=== Source data ===
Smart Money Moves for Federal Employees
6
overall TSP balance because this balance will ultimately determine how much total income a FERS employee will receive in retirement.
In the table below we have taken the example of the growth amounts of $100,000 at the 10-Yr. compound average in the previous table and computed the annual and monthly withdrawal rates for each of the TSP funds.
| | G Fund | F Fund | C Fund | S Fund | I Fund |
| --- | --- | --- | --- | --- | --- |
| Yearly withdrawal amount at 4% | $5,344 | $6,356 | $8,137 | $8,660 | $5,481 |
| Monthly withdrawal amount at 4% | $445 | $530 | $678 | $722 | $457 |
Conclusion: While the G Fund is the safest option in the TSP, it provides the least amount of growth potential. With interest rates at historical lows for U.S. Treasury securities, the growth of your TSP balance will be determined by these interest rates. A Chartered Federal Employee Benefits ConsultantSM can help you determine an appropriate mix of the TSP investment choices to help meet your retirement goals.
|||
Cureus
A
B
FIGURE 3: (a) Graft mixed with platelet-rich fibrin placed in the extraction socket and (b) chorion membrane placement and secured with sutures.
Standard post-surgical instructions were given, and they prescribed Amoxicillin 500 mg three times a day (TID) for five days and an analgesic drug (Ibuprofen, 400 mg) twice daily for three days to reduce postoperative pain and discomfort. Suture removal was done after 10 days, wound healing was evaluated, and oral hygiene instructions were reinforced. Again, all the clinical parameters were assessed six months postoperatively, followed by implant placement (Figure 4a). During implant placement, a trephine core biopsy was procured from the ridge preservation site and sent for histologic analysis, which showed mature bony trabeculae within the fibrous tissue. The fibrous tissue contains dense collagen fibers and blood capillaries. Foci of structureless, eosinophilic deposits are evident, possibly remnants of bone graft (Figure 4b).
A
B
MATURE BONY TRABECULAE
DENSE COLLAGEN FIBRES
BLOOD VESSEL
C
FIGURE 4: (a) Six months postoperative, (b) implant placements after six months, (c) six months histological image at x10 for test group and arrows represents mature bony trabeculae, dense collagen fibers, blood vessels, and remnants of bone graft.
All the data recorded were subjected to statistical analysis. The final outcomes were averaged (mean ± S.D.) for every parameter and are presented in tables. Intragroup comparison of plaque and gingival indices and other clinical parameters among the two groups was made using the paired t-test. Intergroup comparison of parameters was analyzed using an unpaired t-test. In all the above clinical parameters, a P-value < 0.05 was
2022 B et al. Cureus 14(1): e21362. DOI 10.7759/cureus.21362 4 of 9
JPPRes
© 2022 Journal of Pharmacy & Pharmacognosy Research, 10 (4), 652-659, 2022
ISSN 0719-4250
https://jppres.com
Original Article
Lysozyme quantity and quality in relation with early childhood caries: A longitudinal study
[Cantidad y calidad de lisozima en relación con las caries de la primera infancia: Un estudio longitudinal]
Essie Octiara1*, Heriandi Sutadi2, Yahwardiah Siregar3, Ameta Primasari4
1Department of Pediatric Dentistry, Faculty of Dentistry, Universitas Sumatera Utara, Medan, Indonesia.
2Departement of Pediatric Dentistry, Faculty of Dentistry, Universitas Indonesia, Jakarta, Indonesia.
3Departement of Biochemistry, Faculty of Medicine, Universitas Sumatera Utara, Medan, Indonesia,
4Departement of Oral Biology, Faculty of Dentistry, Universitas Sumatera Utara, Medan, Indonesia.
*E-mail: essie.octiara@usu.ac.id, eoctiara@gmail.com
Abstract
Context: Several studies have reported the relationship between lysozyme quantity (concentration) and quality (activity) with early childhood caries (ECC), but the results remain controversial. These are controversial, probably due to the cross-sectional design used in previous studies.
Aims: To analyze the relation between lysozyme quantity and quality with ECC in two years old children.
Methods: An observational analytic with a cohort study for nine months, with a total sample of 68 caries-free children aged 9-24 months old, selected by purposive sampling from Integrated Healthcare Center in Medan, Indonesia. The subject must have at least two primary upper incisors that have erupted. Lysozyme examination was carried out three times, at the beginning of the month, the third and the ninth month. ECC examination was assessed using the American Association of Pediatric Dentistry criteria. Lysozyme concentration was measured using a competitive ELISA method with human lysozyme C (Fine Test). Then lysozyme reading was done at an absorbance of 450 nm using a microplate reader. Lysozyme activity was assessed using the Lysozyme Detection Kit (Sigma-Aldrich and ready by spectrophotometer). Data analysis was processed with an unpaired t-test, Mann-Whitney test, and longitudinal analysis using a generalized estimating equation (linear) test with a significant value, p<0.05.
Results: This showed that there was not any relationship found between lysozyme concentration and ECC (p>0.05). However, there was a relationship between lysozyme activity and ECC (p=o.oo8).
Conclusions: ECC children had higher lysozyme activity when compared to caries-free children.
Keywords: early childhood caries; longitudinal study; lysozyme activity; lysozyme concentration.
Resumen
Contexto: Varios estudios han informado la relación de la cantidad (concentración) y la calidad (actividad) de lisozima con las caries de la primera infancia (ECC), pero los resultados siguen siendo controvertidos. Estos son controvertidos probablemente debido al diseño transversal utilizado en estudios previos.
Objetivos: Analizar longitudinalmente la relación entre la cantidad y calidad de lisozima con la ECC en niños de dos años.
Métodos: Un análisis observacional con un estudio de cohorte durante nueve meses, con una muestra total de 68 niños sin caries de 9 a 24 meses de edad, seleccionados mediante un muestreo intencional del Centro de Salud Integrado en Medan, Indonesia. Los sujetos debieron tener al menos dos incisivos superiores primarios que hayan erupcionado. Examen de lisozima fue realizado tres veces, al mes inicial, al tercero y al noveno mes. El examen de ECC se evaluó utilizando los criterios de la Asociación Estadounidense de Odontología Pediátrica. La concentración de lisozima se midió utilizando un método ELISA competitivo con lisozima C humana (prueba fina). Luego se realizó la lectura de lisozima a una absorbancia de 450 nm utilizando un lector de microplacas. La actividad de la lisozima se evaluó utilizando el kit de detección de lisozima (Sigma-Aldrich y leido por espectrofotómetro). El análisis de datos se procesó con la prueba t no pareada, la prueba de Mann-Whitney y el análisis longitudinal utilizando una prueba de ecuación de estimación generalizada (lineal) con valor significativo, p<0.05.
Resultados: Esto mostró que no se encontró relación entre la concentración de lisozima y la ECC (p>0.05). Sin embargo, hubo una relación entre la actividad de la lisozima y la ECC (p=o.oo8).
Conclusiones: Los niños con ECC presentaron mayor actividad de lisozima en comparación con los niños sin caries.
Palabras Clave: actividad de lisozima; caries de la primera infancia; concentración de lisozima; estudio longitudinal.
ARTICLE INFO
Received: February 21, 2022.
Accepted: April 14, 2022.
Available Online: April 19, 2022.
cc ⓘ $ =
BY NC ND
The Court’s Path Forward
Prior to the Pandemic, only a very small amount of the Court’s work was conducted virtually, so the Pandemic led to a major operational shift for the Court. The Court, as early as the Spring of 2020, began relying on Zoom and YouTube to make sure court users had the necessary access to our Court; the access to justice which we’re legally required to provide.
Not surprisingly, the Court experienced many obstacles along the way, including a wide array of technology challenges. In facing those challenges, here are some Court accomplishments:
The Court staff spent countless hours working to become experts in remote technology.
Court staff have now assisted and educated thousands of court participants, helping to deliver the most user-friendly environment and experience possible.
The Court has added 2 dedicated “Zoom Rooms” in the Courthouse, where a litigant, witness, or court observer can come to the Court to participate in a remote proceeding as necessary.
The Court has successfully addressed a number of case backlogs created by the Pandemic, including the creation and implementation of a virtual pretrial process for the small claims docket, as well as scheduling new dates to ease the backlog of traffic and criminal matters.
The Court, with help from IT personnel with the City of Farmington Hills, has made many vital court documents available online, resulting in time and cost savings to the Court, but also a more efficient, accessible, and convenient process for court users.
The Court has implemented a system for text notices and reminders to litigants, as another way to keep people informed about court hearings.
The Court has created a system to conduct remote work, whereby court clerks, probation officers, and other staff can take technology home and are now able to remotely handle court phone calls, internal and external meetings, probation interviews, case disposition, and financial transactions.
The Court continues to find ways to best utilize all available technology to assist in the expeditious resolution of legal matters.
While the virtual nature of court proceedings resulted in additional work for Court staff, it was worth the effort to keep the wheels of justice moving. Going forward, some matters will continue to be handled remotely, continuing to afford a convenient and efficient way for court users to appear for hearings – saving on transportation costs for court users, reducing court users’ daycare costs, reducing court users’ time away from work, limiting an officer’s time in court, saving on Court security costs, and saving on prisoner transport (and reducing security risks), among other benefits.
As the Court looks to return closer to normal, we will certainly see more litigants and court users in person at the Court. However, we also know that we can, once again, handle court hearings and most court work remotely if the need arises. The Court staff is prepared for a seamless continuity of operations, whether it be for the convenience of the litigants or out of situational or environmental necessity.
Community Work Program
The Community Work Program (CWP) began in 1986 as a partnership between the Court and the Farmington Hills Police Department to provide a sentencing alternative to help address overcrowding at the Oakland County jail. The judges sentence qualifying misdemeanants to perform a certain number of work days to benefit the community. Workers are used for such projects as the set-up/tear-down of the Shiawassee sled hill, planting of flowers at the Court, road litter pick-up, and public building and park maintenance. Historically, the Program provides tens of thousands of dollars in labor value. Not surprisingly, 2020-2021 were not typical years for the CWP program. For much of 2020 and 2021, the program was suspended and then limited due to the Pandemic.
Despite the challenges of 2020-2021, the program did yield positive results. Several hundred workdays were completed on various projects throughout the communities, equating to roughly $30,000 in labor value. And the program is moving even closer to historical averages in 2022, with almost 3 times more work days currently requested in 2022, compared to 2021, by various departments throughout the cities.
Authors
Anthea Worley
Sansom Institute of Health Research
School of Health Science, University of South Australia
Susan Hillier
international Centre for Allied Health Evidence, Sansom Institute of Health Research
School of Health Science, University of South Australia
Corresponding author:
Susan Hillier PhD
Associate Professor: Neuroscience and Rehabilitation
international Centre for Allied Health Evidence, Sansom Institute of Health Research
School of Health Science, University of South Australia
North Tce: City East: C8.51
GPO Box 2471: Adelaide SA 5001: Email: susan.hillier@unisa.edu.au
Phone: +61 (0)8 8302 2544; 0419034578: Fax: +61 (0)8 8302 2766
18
===
Problem statement —
What is the number of lines in the records that contain "Research"? Give that number only.

Solution —
4